To initiate this study, an intercept survey approach was taken. The results revealed that both the physical environment and the human interactions have a significant and positive relationship with perceived value. These results can give lodging managers a better understanding of the composition of consumer experiences and how these events influence perceived value.
Nearly 50 years ago, futurist Toffler (1970) pointed to a paradigm shift that would deeply affect goods and services in the future and lead to the economy's next forward movement. He called the strange new sector “experience industries” (Knutson et al., 2006). An experience or experience dimension, for the purposes of this study, is a blend of many individual elements that come together (Shaw and Ivens, 2002) that may involve the consumer emotionally, physically, and intellectually (Mossberg, 2007). Examples of experience dimensions may include physical surroundings (Wakefield and Blodgett, 1996), social surroundings (Arnould and Price, 1993), and other consumers (Silkapit and Fisk, 1985). Carlson (1997) postulated that an experience can be characterized as a steady flow of thoughts and feelings that take place during moments of consciousness regarding experience dimensions. However, an organization cannot grant an experience to the consumer; rather, organizations can only create the environment and the circumstances in which consumers could have an experience (Mossberg, 2007). In other words, the experiences that consumers encounter occur inside them, and the outcome or consumer experience depends on how the consumers, based on a specific situation or state of mind, react to the staged encounters (Csikszentmihalyi, 1990, Mossberg, 2007, Pine and Gilmore, 1999 and Wang, 2002).
The place where experiences of pleasure, enjoyment, and entertainment can be encountered, as well as where human interactions occur, was termed the “experiencescape” by O’Dell (2005). No longer are consumers merely inert purchasers but, rather, co-producers who actively build their own consumer experiences through the interaction between the environment, seller, and other consumers (Prahalad and Ramaswamy, 2003). This study principally looks at experience design and the specific elements that compose the design, not the possible experience outcomes (i.e., product branding).
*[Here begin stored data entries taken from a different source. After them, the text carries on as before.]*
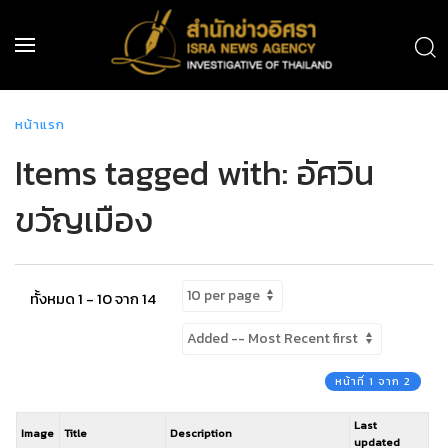
หน้าแรก
Items tagged with: อัศวิน
ขวัญเมือง
ทั้งหมด 1 - 10 จาก 14
หน้าที่ 1 จาก 2
Last
Image
Title
Description
updated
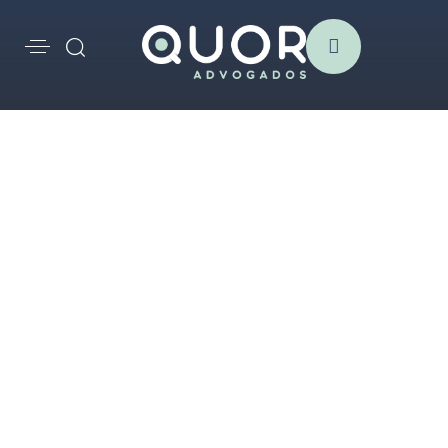
Sebastião Morais
Biografia
Formação
Sebastião Morais é advogado e fundador da QUOR.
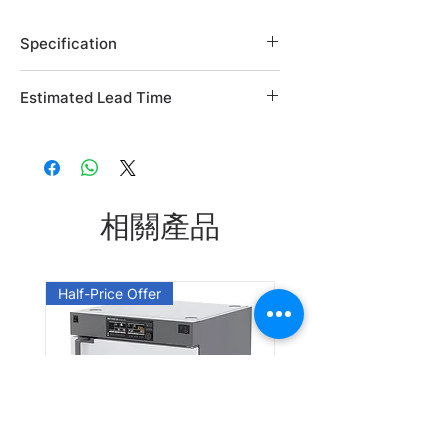
Specification
Brand: Alfa Aesar
Estimated Lead Time
Country of Origin: USA
CAS Number: 102-56-7
Estimated Lead Time: 45 days
L05053.18
L05053.30
相關產品
Leadtime: Please enquire us
Half-Price Offer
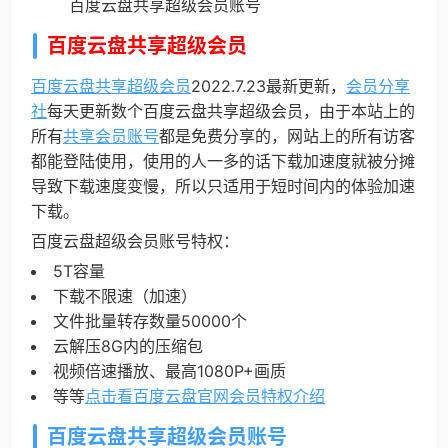
百度云盘共享超级会员账号
百度云盘共享超级会员
百度云盘共享超级会员
2022.7.23最新更新，
会员分享
社
每天更新数个百度云盘共享超级会员，由于本站上的
所有
共享会员账号
都是免费分享的，网站上的所有访客
都能登陆使用，使用的人一多的话下载加速度就被分摊
导致下载速度变慢，所以只适用于短时间内的体验加速
下载。
百度云盘超级会员账号特权：
5T容量
下载不限速（加速）
文件批量转存数量50000个
云解压8G内的压缩包
视频倍速播放、最高1080P+画质
等等
点击看百度云盘官网会员特权介绍
百度云盘共享超级会员账号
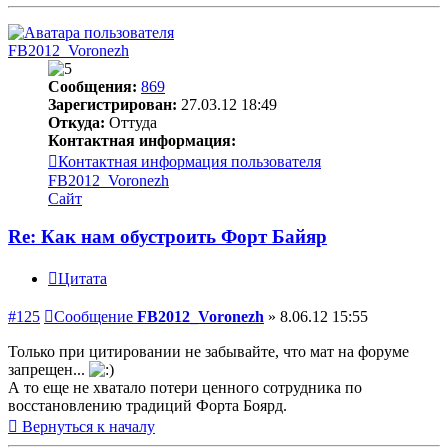
FB2012_Voronezh
Сообщения:
869
Зарегистрирован:
27.03.12 18:49
Откуда:
Оттуда
Контактная информация:
Контактная информация пользователя
FB2012_Voronezh
Сайт
Re: Как нам обустроить Форт Байяр
Цитата
#125
Сообщение
FB2012_Voronezh
»
8.06.12 15:55
Только при цитировании не забывайте, что мат на форуме
запрещен...
А то еще не хватало потери ценного сотрудника по
восстановлению традиций Форта Боярд.
Вернуться к началу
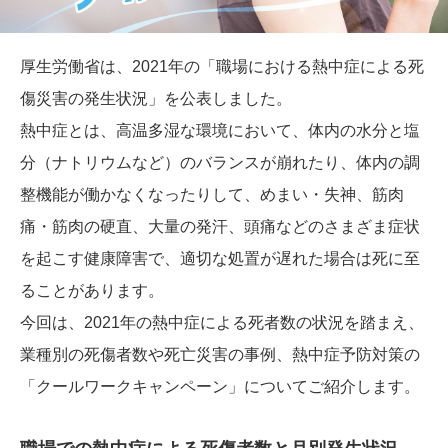
厚生労働省は、2021年の「職場における熱中症による死
傷災害の発生状況」を公表しました。
熱中症とは、高温多湿な環境において、体内の水分と塩
分（ナトリウムなど）のバランスが崩れたり、体内の調
整機能が働かなくなったりして、めまい・失神、筋肉
痛・筋肉の硬直、大量の発汗、頭痛などのさまざま症状
を起こす健康障害で、適切な処置が遅れた場合は死に至
ることがあります。
今回は、2021年の熱中症による死者数の状況を踏まえ、
業種別の死傷者数や死亡災害の事例、熱中症予防対策の
「クールワークキャンペーン」についてご紹介します。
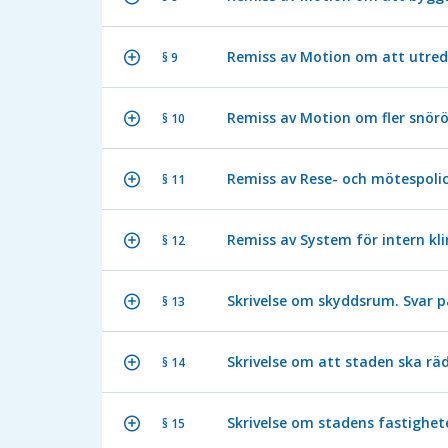
Remiss av Motion om att utreda
§ 9
Remiss av Motion om fler snörö
§ 10
Remiss av Rese- och mötespoli
§ 11
Remiss av System för intern kl
§ 12
Skrivelse om skyddsrum. Svar på
§ 13
Skrivelse om att staden ska räd
§ 14
Skrivelse om stadens fastighet
§ 15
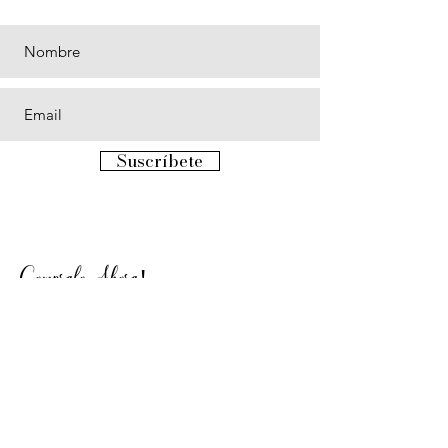
Suscríbete
Compralo Ahora
!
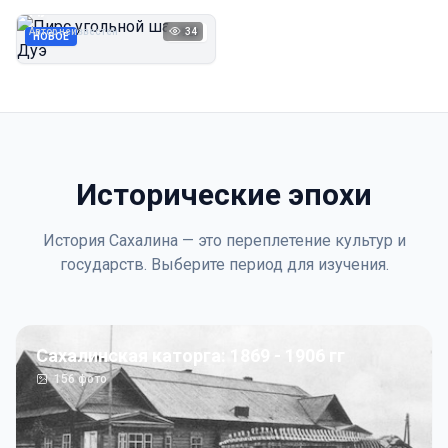
Дуэ
Автор неизвестен
34
1923
НОВОЕ
Исторические эпохи
История Сахалина — это переплетение культур и
государств. Выберите период для изучения.
Сахалинская каторга: 1869 - 1906 гг
156
фото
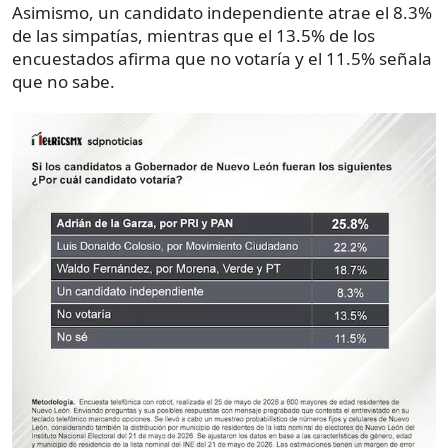
Asimismo, un candidato independiente atrae el 8.3%
de las simpatías, mientras que el 13.5% de los
encuestados afirma que no votaría y el 11.5% señala
que no sabe.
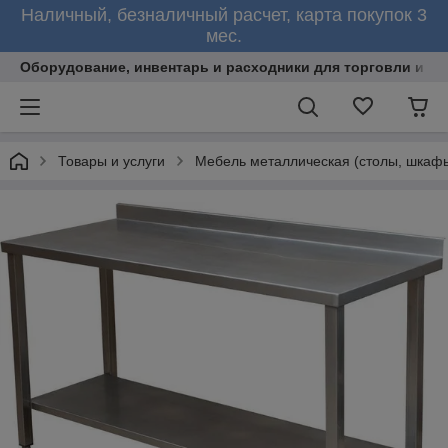
Наличный, безналичный расчет, карта покупок 3
мес.
Оборудование, инвентарь и расходники для торговли и об
Товары и услуги
Мебель металлическая (столы, шкафы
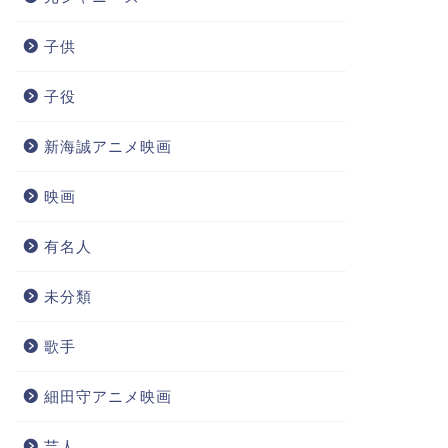
子供
子役
新海誠アニメ映画
映画
有名人
未分類
歌手
細田守アニメ映画
芸人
The principal aim of this study was to investigate the concept of consumer experience and its role in influencing hotel guests’ perceived value. The first objective was to determine which specific items comprised the PE and HI constructs. The second objective was to investigate the relationship between consumer perceptions of PE and HI and perceived value in a hotel setting. A model was developed based on the literature that proposed that hotel-based experiences were comprised physical environment and human interactions, which, in turn, affected consumers’ perceived value.